BRIEF: The needed output is the run of lines below from the one containing "Site | This" through the one containing "포스트 비즈니스 로직", copied exactly and free of pictures.

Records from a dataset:

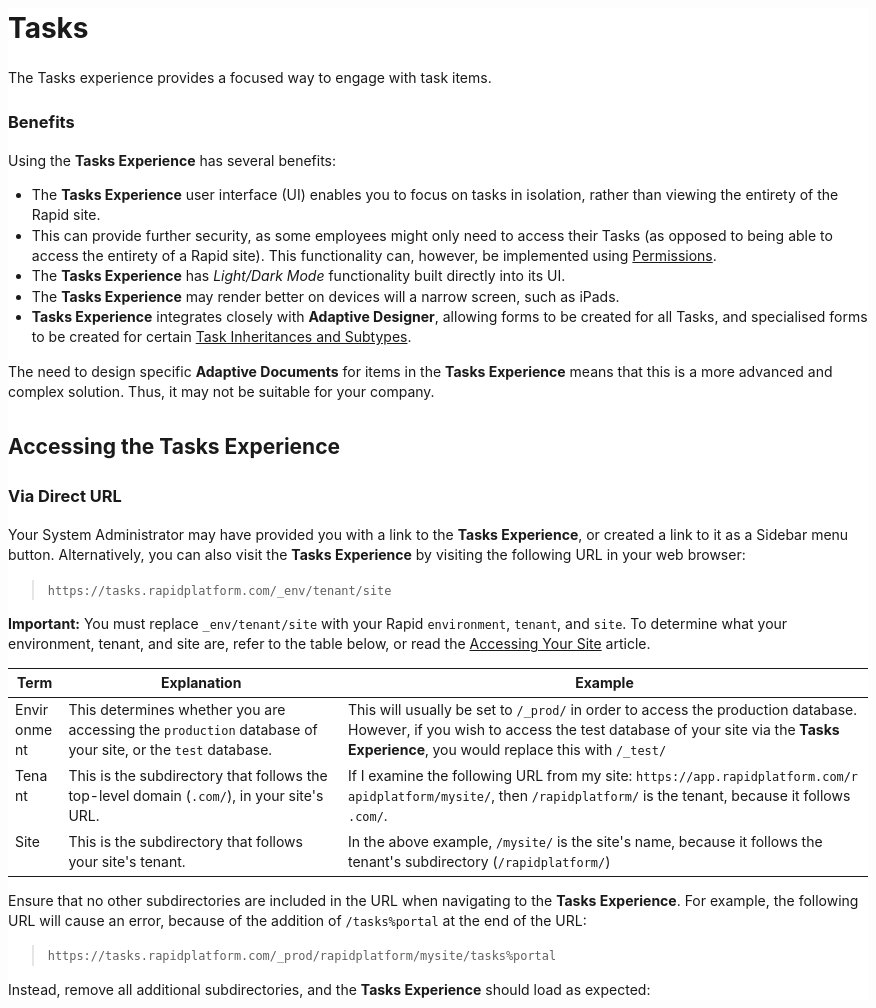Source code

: # Tasks

The Tasks experience provides a focused way to engage with task items.

### Benefits

Using the **Tasks Experience** has several benefits:

- The **Tasks Experience** user interface (UI) enables you to focus on tasks in isolation, rather than viewing the entirety of the Rapid site.
- This can provide further security, as some employees might only need to access their Tasks (as opposed to being able to access the entirety of a Rapid site). This functionality can, however, be implemented using [Permissions](</docs/Rapid/3-User Manual/2-Explorer/1-Tables/6-permissions/6-permissions.md>).
- The **Tasks Experience** has *Light/Dark Mode* functionality built directly into its UI.
- The **Tasks Experience** may render better on devices will a narrow screen, such as iPads.
- **Tasks Experience** integrates closely with **Adaptive Designer**, allowing forms to be created for all Tasks, and specialised forms to be created for certain [Task Inheritances and Subtypes](</docs/Rapid/3-User Manual/glossary/glossary.md#inherit-tables>).

The need to design specific **Adaptive Documents** for items in the **Tasks Experience** means that this is a more advanced and complex solution. Thus, it may not be suitable for your company.

## Accessing the Tasks Experience

### Via Direct URL

Your System Administrator may have provided you with a link to the **Tasks Experience**, or created a link to it as a Sidebar menu button. Alternatively, you can also visit the **Tasks Experience** by visiting the following URL in your web browser:

> `https://tasks.rapidplatform.com/_env/tenant/site`

 **Important:** You must replace `_env/tenant/site` with your Rapid `environment`, `tenant`, and `site`. To determine what your environment, tenant, and site are, refer to the table below, or read the [Accessing Your Site](</docs/Rapid/1-Getting Started/accessing-your-site/accessing-your-site.md>) article.

| Term | Explanation | Example |
|---|---|---|
| Environment | This determines whether you are accessing the `production` database of your site, or the `test` database.| This will usually be set to `/_prod/` in order to access the production database. However, if you wish to access the test database of your site via the **Tasks Experience**, you would replace this with `/_test/` |
| Tenant | This is the subdirectory that follows the top-level domain (`.com/`), in your site's URL. | If I examine the following URL from my site: `https://app.rapidplatform.com/rapidplatform/mysite/`, then `/rapidplatform/` is the tenant, because it follows `.com/`.|
| Site | This is the subdirectory that follows your site's tenant. | In the above example, `/mysite/` is the site's name, because it follows the tenant's subdirectory (`/rapidplatform/`) |

Ensure that no other subdirectories are included in the URL when navigating to the **Tasks Experience**.
For example, the following URL will cause an error, because of the addition of `/tasks%portal` at the end of the URL:
> `https://tasks.rapidplatform.com/_prod/rapidplatform/mysite/tasks%portal`

Instead, remove all additional subdirectories, and the **Tasks Experience** should load as expected:
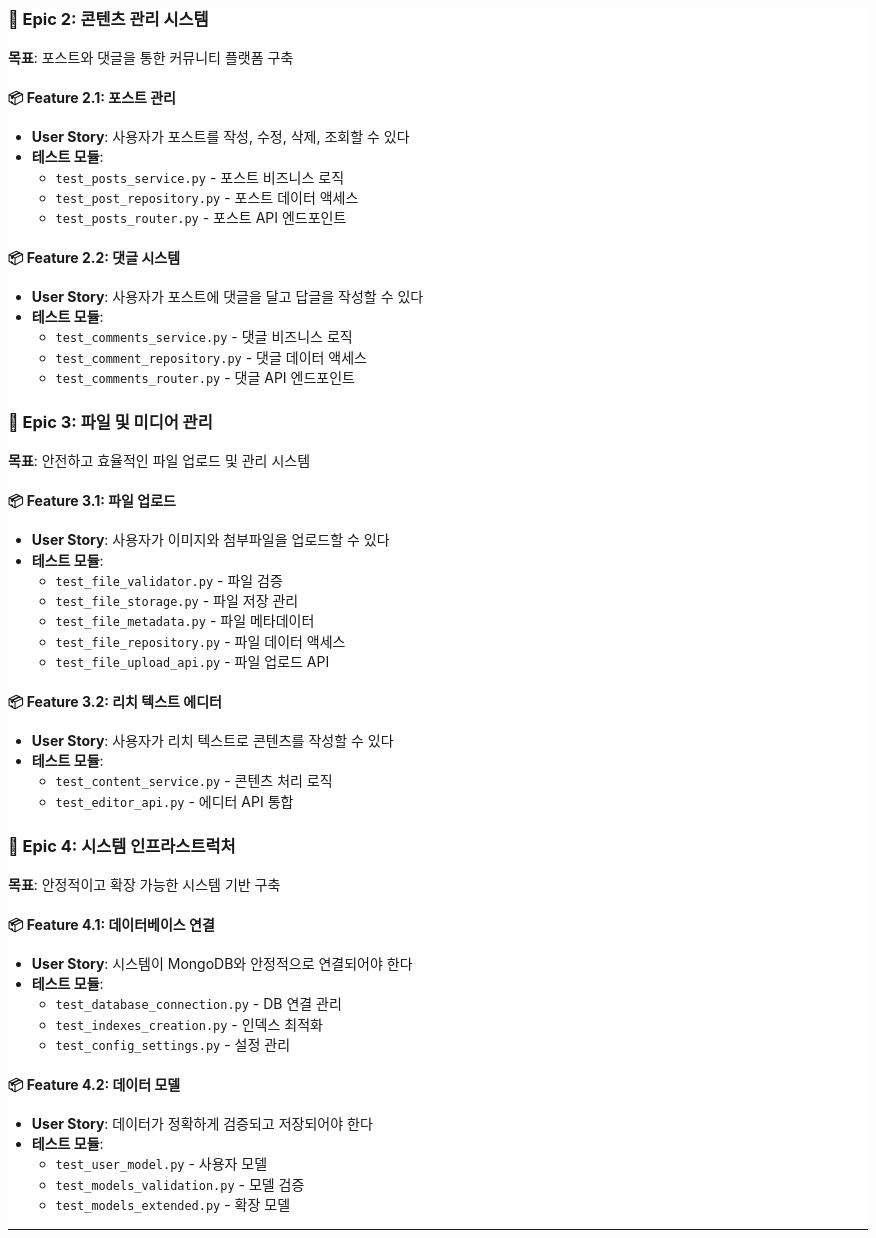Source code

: ### 🎯 Epic 2: 콘텐츠 관리 시스템
**목표**: 포스트와 댓글을 통한 커뮤니티 플랫폼 구축

#### 📦 Feature 2.1: 포스트 관리
- **User Story**: 사용자가 포스트를 작성, 수정, 삭제, 조회할 수 있다
- **테스트 모듈**:
  - `test_posts_service.py` - 포스트 비즈니스 로직
  - `test_post_repository.py` - 포스트 데이터 액세스
  - `test_posts_router.py` - 포스트 API 엔드포인트

#### 📦 Feature 2.2: 댓글 시스템
- **User Story**: 사용자가 포스트에 댓글을 달고 답글을 작성할 수 있다
- **테스트 모듈**:
  - `test_comments_service.py` - 댓글 비즈니스 로직
  - `test_comment_repository.py` - 댓글 데이터 액세스
  - `test_comments_router.py` - 댓글 API 엔드포인트

### 🎯 Epic 3: 파일 및 미디어 관리
**목표**: 안전하고 효율적인 파일 업로드 및 관리 시스템

#### 📦 Feature 3.1: 파일 업로드
- **User Story**: 사용자가 이미지와 첨부파일을 업로드할 수 있다
- **테스트 모듈**:
  - `test_file_validator.py` - 파일 검증
  - `test_file_storage.py` - 파일 저장 관리
  - `test_file_metadata.py` - 파일 메타데이터
  - `test_file_repository.py` - 파일 데이터 액세스
  - `test_file_upload_api.py` - 파일 업로드 API

#### 📦 Feature 3.2: 리치 텍스트 에디터
- **User Story**: 사용자가 리치 텍스트로 콘텐츠를 작성할 수 있다
- **테스트 모듈**:
  - `test_content_service.py` - 콘텐츠 처리 로직
  - `test_editor_api.py` - 에디터 API 통합

### 🎯 Epic 4: 시스템 인프라스트럭처
**목표**: 안정적이고 확장 가능한 시스템 기반 구축

#### 📦 Feature 4.1: 데이터베이스 연결
- **User Story**: 시스템이 MongoDB와 안정적으로 연결되어야 한다
- **테스트 모듈**:
  - `test_database_connection.py` - DB 연결 관리
  - `test_indexes_creation.py` - 인덱스 최적화
  - `test_config_settings.py` - 설정 관리

#### 📦 Feature 4.2: 데이터 모델
- **User Story**: 데이터가 정확하게 검증되고 저장되어야 한다
- **테스트 모듈**:
  - `test_user_model.py` - 사용자 모델
  - `test_models_validation.py` - 모델 검증
  - `test_models_extended.py` - 확장 모델

---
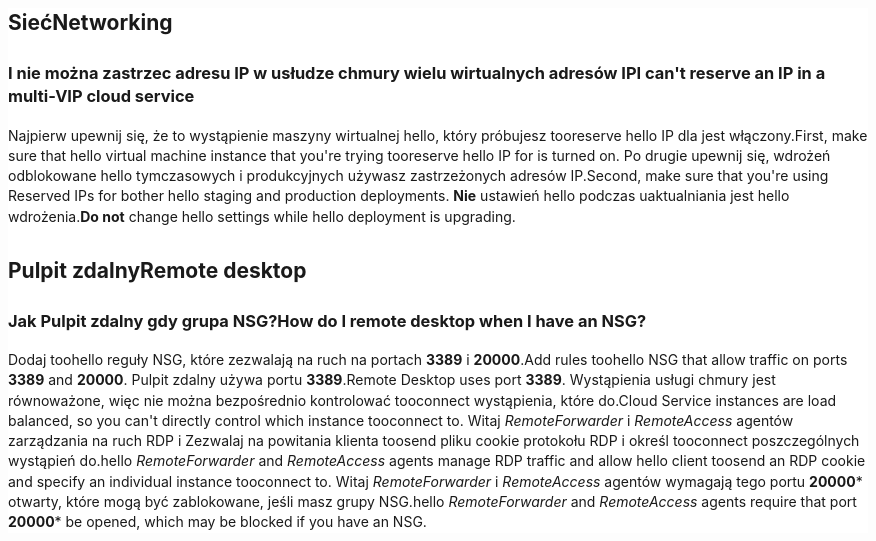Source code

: ## <a name="networking"></a><span data-ttu-id="81e66-155">Sieć</span><span class="sxs-lookup"><span data-stu-id="81e66-155">Networking</span></span>
### <a name="i-cant-reserve-an-ip-in-a-multi-vip-cloud-service"></a><span data-ttu-id="81e66-156">I nie można zastrzec adresu IP w usłudze chmury wielu wirtualnych adresów IP</span><span class="sxs-lookup"><span data-stu-id="81e66-156">I can't reserve an IP in a multi-VIP cloud service</span></span>
<span data-ttu-id="81e66-157">Najpierw upewnij się, że to wystąpienie maszyny wirtualnej hello, który próbujesz tooreserve hello IP dla jest włączony.</span><span class="sxs-lookup"><span data-stu-id="81e66-157">First, make sure that hello virtual machine instance that you're trying tooreserve hello IP for is turned on.</span></span> <span data-ttu-id="81e66-158">Po drugie upewnij się, wdrożeń odblokowane hello tymczasowych i produkcyjnych używasz zastrzeżonych adresów IP.</span><span class="sxs-lookup"><span data-stu-id="81e66-158">Second, make sure that you're using Reserved IPs for bother hello staging and production deployments.</span></span> <span data-ttu-id="81e66-159">**Nie** ustawień hello podczas uaktualniania jest hello wdrożenia.</span><span class="sxs-lookup"><span data-stu-id="81e66-159">**Do not** change hello settings while hello deployment is upgrading.</span></span>

## <a name="remote-desktop"></a><span data-ttu-id="81e66-160">Pulpit zdalny</span><span class="sxs-lookup"><span data-stu-id="81e66-160">Remote desktop</span></span>
### <a name="how-do-i-remote-desktop-when-i-have-an-nsg"></a><span data-ttu-id="81e66-161">Jak Pulpit zdalny gdy grupa NSG?</span><span class="sxs-lookup"><span data-stu-id="81e66-161">How do I remote desktop when I have an NSG?</span></span>
<span data-ttu-id="81e66-162">Dodaj toohello reguły NSG, które zezwalają na ruch na portach **3389** i **20000**.</span><span class="sxs-lookup"><span data-stu-id="81e66-162">Add rules toohello NSG that allow traffic on ports **3389** and **20000**.</span></span>  <span data-ttu-id="81e66-163">Pulpit zdalny używa portu **3389**.</span><span class="sxs-lookup"><span data-stu-id="81e66-163">Remote Desktop uses port **3389**.</span></span>  <span data-ttu-id="81e66-164">Wystąpienia usługi chmury jest równoważone, więc nie można bezpośrednio kontrolować tooconnect wystąpienia, które do.</span><span class="sxs-lookup"><span data-stu-id="81e66-164">Cloud Service instances are load balanced, so you can't directly control which instance tooconnect to.</span></span>  <span data-ttu-id="81e66-165">Witaj *RemoteForwarder* i *RemoteAccess* agentów zarządzania na ruch RDP i Zezwalaj na powitania klienta toosend pliku cookie protokołu RDP i określ tooconnect poszczególnych wystąpień do.</span><span class="sxs-lookup"><span data-stu-id="81e66-165">hello *RemoteForwarder* and *RemoteAccess* agents manage RDP traffic and allow hello client toosend an RDP cookie and specify an individual instance tooconnect to.</span></span>  <span data-ttu-id="81e66-166">Witaj *RemoteForwarder* i *RemoteAccess* agentów wymagają tego portu **20000*** otwarty, które mogą być zablokowane, jeśli masz grupy NSG.</span><span class="sxs-lookup"><span data-stu-id="81e66-166">hello *RemoteForwarder* and *RemoteAccess* agents require that port **20000*** be opened, which may be blocked if you have an NSG.</span></span>
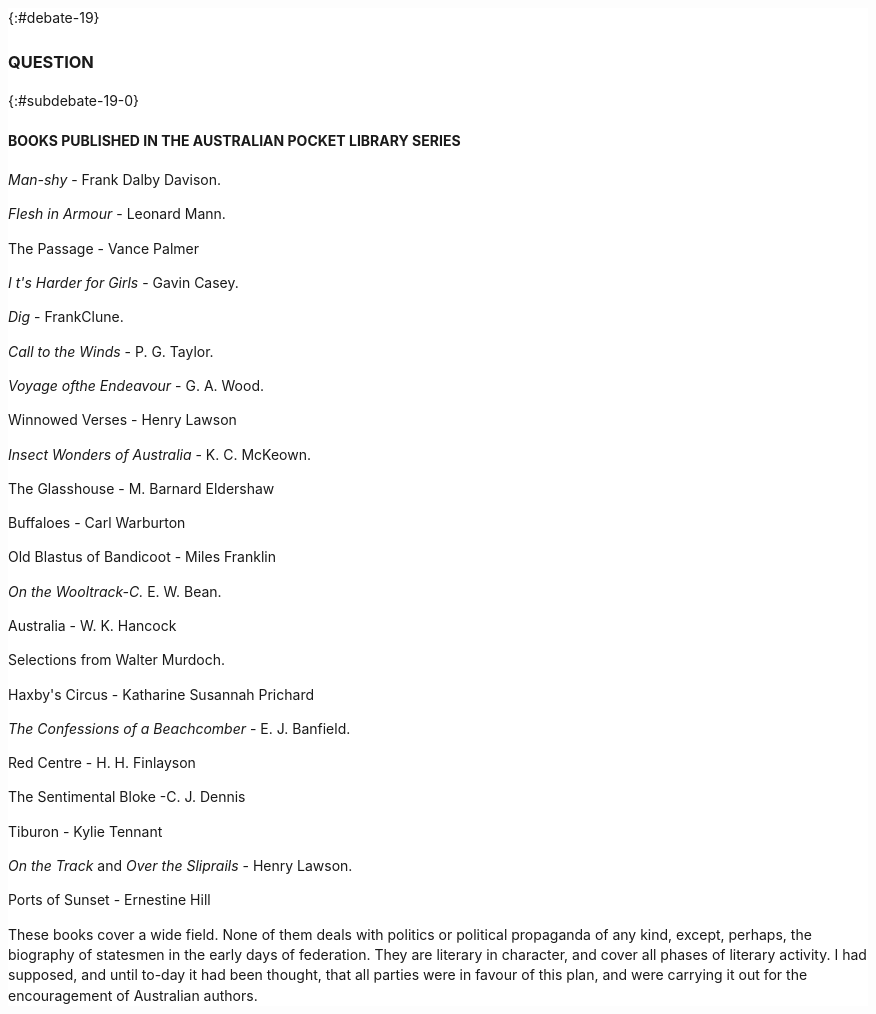 {:#debate-19}
### QUESTION

{:#subdebate-19-0}
#### BOOKS PUBLISHED IN THE AUSTRALIAN POCKET LIBRARY SERIES


 *Man-shy* - Frank Dalby Davison. 


 *Flesh in Armour* - Leonard Mann. 

The Passage - Vance Palmer


 *I t's Harder for Girls* - Gavin Casey. 


 *Dig* - FrankClune. 


 *Call to the Winds* - P. G. Taylor. 


 *Voyage ofthe Endeavour* - G. A. Wood. 

Winnowed Verses - Henry Lawson


 *Insect Wonders of Australia* - K. C. McKeown. 

The Glasshouse - M. Barnard Eldershaw

Buffaloes - Carl Warburton

Old Blastus of Bandicoot - Miles Franklin


 *On the Wooltrack-C.* E. W. Bean. 

Australia - W. K. Hancock

Selections from Walter Murdoch. 

Haxby's Circus - Katharine Susannah Prichard


 *The Confessions of a Beachcomber* - E. J. Banfield. 

Red Centre - H. H. Finlayson

The Sentimental Bloke -C. J. Dennis

Tiburon - Kylie Tennant


 *On the Track* and  *Over the Sliprails*  - Henry Lawson. 

Ports of Sunset - Ernestine Hill

These books cover a wide field. None of them deals with politics or political propaganda of any kind, except, perhaps, the biography of statesmen in the early days of federation. They are literary in character, and cover all phases of literary activity. I had supposed, and until to-day it had been thought, that all parties were in favour of this plan, and were carrying it out for the encouragement of Australian authors.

YOUR SOLUTION:
| Site | This is the subdirectory that follows your site's tenant. | In the above example, `/mysite/` is the site's name, because it follows the tenant's subdirectory (`/rapidplatform/`) |

Ensure that no other subdirectories are included in the URL when navigating to the **Tasks Experience**.
For example, the following URL will cause an error, because of the addition of `/tasks%portal` at the end of the URL:
> `https://tasks.rapidplatform.com/_prod/rapidplatform/mysite/tasks%portal`

Instead, remove all additional subdirectories, and the **Tasks Experience** should load as expected:
Source code

: ### 🎯 Epic 2: 콘텐츠 관리 시스템
**목표**: 포스트와 댓글을 통한 커뮤니티 플랫폼 구축

#### 📦 Feature 2.1: 포스트 관리
- **User Story**: 사용자가 포스트를 작성, 수정, 삭제, 조회할 수 있다
- **테스트 모듈**:
  - `test_posts_service.py` - 포스트 비즈니스 로직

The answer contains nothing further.